EXERCISE - Give back exactly the first lines of the entries below, through the line with "<sup>3</sup> Payments approved".

Records from a data source
▼

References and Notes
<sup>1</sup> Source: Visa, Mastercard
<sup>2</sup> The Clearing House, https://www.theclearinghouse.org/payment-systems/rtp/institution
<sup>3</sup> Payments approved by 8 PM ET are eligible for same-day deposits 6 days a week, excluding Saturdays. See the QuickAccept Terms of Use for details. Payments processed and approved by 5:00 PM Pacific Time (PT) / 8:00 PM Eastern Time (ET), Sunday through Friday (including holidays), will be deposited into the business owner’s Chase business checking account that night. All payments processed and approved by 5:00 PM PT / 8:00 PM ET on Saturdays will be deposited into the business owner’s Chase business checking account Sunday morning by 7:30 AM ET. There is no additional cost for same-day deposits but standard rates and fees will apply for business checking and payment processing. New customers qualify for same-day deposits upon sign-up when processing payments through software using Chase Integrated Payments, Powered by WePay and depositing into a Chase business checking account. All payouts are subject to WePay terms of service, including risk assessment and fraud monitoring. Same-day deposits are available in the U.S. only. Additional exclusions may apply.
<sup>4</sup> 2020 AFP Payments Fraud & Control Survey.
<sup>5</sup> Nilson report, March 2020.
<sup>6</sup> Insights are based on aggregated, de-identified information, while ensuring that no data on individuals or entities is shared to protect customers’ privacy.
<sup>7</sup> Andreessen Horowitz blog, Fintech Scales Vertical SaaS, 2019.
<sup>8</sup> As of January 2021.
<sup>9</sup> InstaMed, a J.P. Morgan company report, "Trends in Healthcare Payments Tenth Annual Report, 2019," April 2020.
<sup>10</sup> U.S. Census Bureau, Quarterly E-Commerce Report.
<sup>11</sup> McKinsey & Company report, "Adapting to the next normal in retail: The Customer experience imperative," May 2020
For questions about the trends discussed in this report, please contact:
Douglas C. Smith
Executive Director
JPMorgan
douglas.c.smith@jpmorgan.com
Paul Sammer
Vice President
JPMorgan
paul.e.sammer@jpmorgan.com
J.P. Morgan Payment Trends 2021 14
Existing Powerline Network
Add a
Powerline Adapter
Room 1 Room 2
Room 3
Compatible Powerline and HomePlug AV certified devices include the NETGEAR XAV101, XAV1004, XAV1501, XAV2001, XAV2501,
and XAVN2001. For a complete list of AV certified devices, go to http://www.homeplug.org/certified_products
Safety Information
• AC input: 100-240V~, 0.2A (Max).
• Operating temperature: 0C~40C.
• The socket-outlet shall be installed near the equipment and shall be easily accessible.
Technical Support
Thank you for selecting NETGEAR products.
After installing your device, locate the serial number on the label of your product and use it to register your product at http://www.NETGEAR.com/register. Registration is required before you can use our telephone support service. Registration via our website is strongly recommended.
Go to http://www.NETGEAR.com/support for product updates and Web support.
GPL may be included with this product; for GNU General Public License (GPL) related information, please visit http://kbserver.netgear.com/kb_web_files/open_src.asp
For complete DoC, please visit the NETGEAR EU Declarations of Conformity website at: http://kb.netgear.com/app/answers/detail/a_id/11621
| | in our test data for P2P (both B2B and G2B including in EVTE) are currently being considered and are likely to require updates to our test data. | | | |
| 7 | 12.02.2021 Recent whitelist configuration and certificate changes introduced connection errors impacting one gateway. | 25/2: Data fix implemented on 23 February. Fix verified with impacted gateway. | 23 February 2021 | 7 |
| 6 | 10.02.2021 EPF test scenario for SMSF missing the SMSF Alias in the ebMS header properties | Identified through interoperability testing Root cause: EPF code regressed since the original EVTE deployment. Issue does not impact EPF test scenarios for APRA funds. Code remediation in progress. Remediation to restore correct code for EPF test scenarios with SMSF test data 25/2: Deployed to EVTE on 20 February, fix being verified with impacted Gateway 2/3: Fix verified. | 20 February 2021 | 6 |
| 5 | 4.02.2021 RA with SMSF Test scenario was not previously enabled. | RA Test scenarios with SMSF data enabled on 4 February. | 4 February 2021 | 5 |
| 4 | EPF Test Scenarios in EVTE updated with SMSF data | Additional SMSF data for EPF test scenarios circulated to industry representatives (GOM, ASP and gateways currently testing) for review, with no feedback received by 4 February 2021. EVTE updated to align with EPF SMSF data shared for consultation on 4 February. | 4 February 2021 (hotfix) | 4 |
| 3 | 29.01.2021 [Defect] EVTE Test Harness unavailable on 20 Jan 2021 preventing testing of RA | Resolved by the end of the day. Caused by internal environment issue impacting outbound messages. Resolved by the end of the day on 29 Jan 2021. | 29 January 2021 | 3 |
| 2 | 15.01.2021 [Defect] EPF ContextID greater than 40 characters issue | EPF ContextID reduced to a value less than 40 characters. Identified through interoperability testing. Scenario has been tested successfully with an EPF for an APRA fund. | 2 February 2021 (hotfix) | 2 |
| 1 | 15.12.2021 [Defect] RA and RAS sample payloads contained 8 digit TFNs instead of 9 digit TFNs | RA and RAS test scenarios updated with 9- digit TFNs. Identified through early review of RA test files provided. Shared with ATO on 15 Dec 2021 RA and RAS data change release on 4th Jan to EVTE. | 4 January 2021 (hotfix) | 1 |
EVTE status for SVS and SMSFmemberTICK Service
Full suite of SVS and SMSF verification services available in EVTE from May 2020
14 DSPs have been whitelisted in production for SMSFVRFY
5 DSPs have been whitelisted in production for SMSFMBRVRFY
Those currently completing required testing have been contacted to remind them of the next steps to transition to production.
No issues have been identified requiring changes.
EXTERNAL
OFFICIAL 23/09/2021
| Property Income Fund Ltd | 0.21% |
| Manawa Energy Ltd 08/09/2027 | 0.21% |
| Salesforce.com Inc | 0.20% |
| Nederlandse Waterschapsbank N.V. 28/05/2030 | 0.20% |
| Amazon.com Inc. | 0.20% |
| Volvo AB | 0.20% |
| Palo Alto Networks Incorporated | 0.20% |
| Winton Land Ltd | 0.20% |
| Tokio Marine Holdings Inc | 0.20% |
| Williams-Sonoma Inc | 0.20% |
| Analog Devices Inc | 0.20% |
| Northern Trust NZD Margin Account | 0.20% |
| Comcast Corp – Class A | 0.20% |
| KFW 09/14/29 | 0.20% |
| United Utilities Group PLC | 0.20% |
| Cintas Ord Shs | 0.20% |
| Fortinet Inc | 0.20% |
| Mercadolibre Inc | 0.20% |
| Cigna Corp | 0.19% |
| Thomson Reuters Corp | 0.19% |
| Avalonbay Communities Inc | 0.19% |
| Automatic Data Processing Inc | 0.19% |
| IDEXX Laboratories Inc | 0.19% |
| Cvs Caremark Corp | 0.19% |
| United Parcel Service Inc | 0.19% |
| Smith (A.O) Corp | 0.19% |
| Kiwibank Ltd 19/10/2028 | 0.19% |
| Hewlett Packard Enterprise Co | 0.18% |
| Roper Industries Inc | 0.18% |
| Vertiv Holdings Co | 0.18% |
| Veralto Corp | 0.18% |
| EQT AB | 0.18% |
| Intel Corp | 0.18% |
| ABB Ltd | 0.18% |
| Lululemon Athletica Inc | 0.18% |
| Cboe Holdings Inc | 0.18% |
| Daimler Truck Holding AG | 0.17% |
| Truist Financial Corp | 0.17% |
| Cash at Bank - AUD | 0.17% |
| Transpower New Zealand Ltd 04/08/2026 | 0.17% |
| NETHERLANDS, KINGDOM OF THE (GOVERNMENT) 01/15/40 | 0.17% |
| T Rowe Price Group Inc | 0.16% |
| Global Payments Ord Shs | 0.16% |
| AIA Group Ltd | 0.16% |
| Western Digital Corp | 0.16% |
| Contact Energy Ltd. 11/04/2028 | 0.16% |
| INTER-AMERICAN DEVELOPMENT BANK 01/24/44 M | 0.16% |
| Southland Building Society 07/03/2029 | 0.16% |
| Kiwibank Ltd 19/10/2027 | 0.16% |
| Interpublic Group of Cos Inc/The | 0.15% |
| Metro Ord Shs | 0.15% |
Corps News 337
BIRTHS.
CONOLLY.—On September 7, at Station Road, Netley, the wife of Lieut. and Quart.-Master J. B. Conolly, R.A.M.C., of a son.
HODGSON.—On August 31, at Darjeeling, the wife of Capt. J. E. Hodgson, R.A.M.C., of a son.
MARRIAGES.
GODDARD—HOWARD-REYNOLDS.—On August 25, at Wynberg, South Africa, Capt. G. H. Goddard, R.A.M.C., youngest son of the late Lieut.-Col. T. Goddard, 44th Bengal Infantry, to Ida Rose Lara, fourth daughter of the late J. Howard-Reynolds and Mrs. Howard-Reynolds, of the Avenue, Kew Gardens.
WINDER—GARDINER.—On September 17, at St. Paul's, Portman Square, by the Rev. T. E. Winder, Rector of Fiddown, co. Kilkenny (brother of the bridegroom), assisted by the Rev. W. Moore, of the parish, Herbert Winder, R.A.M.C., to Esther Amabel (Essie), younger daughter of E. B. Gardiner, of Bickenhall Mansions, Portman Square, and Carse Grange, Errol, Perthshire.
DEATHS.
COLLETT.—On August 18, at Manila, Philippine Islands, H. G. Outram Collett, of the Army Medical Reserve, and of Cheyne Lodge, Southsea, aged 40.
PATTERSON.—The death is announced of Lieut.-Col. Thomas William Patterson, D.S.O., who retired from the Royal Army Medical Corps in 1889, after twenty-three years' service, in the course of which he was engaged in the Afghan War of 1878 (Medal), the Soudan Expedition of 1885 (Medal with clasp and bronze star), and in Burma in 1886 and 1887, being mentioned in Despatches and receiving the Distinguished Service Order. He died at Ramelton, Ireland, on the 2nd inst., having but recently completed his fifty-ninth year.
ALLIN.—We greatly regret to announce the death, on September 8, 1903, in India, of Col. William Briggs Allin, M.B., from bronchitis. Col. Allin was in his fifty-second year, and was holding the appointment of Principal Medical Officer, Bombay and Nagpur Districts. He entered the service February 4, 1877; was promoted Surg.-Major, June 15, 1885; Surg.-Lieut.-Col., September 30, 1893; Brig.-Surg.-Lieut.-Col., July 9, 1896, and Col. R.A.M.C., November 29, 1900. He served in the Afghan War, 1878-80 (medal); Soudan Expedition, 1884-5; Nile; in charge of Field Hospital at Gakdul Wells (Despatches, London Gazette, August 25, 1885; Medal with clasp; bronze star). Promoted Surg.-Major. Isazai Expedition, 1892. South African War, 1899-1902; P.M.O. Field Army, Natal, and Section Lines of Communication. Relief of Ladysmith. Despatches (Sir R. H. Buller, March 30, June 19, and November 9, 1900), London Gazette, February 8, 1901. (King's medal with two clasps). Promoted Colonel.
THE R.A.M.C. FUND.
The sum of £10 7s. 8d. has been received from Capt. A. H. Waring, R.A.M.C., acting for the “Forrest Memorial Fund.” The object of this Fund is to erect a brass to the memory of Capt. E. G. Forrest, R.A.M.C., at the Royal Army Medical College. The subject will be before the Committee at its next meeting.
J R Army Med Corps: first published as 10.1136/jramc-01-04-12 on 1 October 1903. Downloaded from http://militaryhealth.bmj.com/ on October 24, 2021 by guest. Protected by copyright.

▲

TASK RESULT -
References and Notes
<sup>1</sup> Source: Visa, Mastercard
<sup>2</sup> The Clearing House, https://www.theclearinghouse.org/payment-systems/rtp/institution
<sup>3</sup> Payments approved by 8 PM ET are eligible for same-day deposits 6 days a week, excluding Saturdays. See the QuickAccept Terms of Use for details. Payments processed and approved by 5:00 PM Pacific Time (PT) / 8:00 PM Eastern Time (ET), Sunday through Friday (including holidays), will be deposited into the business owner’s Chase business checking account that night. All payments processed and approved by 5:00 PM PT / 8:00 PM ET on Saturdays will be deposited into the business owner’s Chase business checking account Sunday morning by 7:30 AM ET. There is no additional cost for same-day deposits but standard rates and fees will apply for business checking and payment processing. New customers qualify for same-day deposits upon sign-up when processing payments through software using Chase Integrated Payments, Powered by WePay and depositing into a Chase business checking account. All payouts are subject to WePay terms of service, including risk assessment and fraud monitoring. Same-day deposits are available in the U.S. only. Additional exclusions may apply.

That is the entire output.